Great programs are usually preceded by a number of successful pilot programs. The same goes for entrepreneurs. We need to do a lot more of these small little experiments. And, yes, you want four out of five of them to fail because you want to stress them to the point that they fail. What is the maximum price that the customer will pay? You don’t know that unless you keep jacking it up and up and up. We need to embrace experimentation and welcome failures to isolate why things failed. It’s the only way to find out what works.

Value isn’t determined by how much you put in.
Value gets attributed by investors, competitors and acquirers. Early on, that value gets attributed based on market potential rather than intrinsic value. Over time, the balance shifts towards intrinsic value. Typically, early stage companies get over-valued, then they experience a slow decline in value until the time they begin to break-even from a cash-flow perspective. Unfortunately, the down rounds are usually inhabited by venture capitals. This is where we have a disconnect between the expectations of entrepreneurs and VCs. The VC is viewed as a rape and pillager.

It’s who you know.
The biggest single determinate of how effectively a promising business grows is the strength of the networks connected to the management, the board and the investors. It comes down to how well you are able to marshal those resources and punch above your weight.

Clusters work.
Why do all the watchmaker companies cluster in Switzerland? Why do all the car companies cluster in Detroit? Why do all the software professionals cluster in Seattle or Silicon Valley? It comes down to how people recycle experience and expertise. Australia will always be at a bit of a disadvantage due to geography. But we do have deep, global skillsets in the areas of mining (and related services) and healthcare.
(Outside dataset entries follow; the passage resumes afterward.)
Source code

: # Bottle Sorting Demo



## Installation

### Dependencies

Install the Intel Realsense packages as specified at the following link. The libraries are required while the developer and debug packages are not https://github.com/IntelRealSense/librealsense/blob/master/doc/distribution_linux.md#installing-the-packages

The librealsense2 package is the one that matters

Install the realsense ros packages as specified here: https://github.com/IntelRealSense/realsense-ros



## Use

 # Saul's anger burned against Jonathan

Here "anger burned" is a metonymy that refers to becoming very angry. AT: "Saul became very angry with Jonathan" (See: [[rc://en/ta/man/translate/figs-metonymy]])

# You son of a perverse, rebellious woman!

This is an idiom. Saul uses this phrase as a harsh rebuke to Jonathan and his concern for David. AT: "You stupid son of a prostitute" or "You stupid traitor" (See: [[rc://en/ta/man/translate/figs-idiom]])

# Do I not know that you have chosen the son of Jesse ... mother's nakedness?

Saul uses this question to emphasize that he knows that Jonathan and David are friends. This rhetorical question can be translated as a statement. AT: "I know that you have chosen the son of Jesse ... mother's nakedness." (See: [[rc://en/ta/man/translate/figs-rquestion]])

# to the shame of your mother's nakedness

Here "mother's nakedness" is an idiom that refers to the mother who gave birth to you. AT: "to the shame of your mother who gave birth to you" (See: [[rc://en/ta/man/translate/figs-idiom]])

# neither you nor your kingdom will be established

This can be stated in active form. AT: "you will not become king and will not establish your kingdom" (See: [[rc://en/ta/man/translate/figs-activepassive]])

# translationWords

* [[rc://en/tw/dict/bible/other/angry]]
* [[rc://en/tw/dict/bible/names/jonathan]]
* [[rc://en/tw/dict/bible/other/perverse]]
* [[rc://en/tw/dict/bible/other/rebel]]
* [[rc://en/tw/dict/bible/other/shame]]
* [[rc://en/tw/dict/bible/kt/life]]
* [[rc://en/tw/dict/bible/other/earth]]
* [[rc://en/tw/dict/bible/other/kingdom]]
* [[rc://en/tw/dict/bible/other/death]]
We have the ability to farm and recycle that expertise on a global scale.

A question of character.
I’ve been known to back out of an investment deal if the head entrepreneur seems inclined to put self-interest ahead of the welfare of the group. That is a character flaw that I consider fatal. I could not get into a space capsule with a person for a five year voyage if I thought that they would put personal welfare ahead of the welfare of the mission.

Keep it simple… and act.
I’m a proponent of trying to keep things simple, succinct and specific. At the end of the day it’s actions that make it happen, not rhetoric or good intentions.